Personal information
- Full name: Katherine Wilkins
- Born: May 10, 1982 (age 43) Lakeside, California, U.S.
- Height: 6 ft 4 in (193 cm)
- Weight: 179 lb (81 kg)
- Spike: 122 in (309 cm)
- Block: 118 in (299 cm)

Volleyball information
- Number: 8 (national team)

National team
| 2005–2007 | USA |

Medal record
Women's volleyball
Representing United States
NORCECA Championship
| Gold medal – first place | 2005 Port of Spain | Team |
| Silver medal – second place | 2007 Winnipeg | Team |
World Grand Champions Cup
| Silver medal – second place | 2005 Nagoya | Team |

= Katie Wilkins =

American volleyball player

Katherine "Katie" Wilkins (born May 10, 1982, in Lakeside, California) is an American former volleyball player. She was part of the USA women's national volleyball team at the 2006 FIVB Volleyball Women's World Championship in Japan.

Wilkins graduated from Valley Christian High in El Cajon, California in 2000. She attended Pepperdine University and was selected for the All-America first team by the American Volleyball Coaches Association in 2003 after 2 prior selections for the second team.
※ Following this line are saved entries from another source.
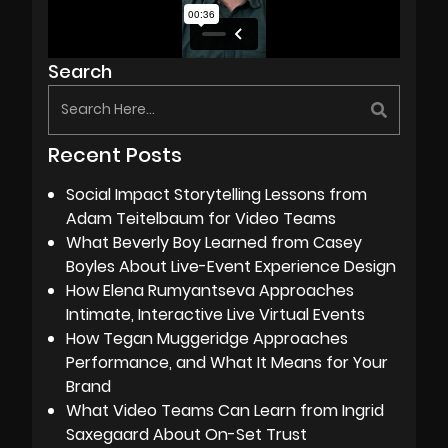
Search
Recent Posts
Social Impact Storytelling Lessons from
Adam Teitelbaum for Video Teams
What Beverly Boy Learned from Casey
Boyles About Live-Event Experience Design
How Elena Rumyantseva Approaches
Intimate, Interactive Live Virtual Events
How Tegan Muggeridge Approaches
Performance, and What It Means for Your
Brand
What Video Teams Can Learn from Ingrid
Saxegaard About On-Set Trust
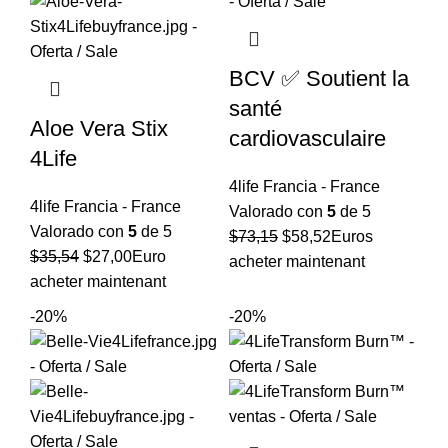
BCV ✅ Soutient la
santé
Aloe Vera Stix
cardiovasculaire
4Life
4life Francia - France
4life Francia - France
Valorado con
5
de 5
Valorado con
5
de 5
El
El
$
73,15
$
58,52
Euros
El
El
$
35,54
$
27,00
Euro
precio
precio
acheter maintenant
precio
precio
acheter maintenant
original
actual
original
actual
era:
es:
-20%
-20%
era:
es:
$73,15.
$58,52.
$35,54.
$27,00.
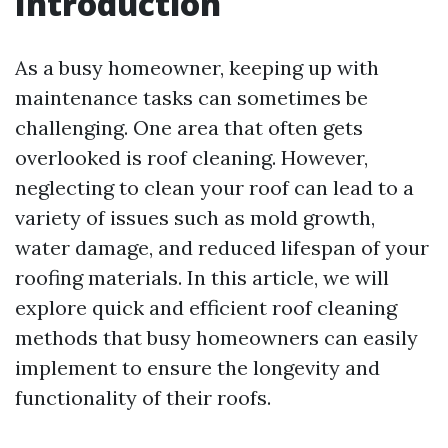
Introduction
As a busy homeowner, keeping up with
maintenance tasks can sometimes be
challenging. One area that often gets
overlooked is roof cleaning. However,
neglecting to clean your roof can lead to a
variety of issues such as mold growth,
water damage, and reduced lifespan of your
roofing materials. In this article, we will
explore quick and efficient roof cleaning
methods that busy homeowners can easily
implement to ensure the longevity and
functionality of their roofs.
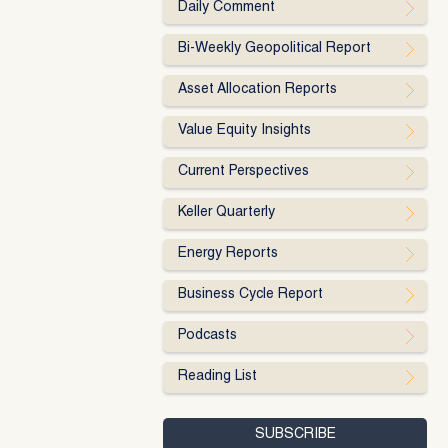
Daily Comment
Bi-Weekly Geopolitical Report
Asset Allocation Reports
Value Equity Insights
Current Perspectives
Keller Quarterly
Energy Reports
Business Cycle Report
Podcasts
Reading List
During her time at Pepperdine, the team made four appearances in the NCAA Championships, reaching the "Elite 8" on two occasions, as well as being seeded first in 2003.

From 2006 to 2007, Wilkins played professionally for the Incheon Heungkuk Life Pink Spiders in South Korea's V-League, where she helped the Spiders to win the second consecutive championship.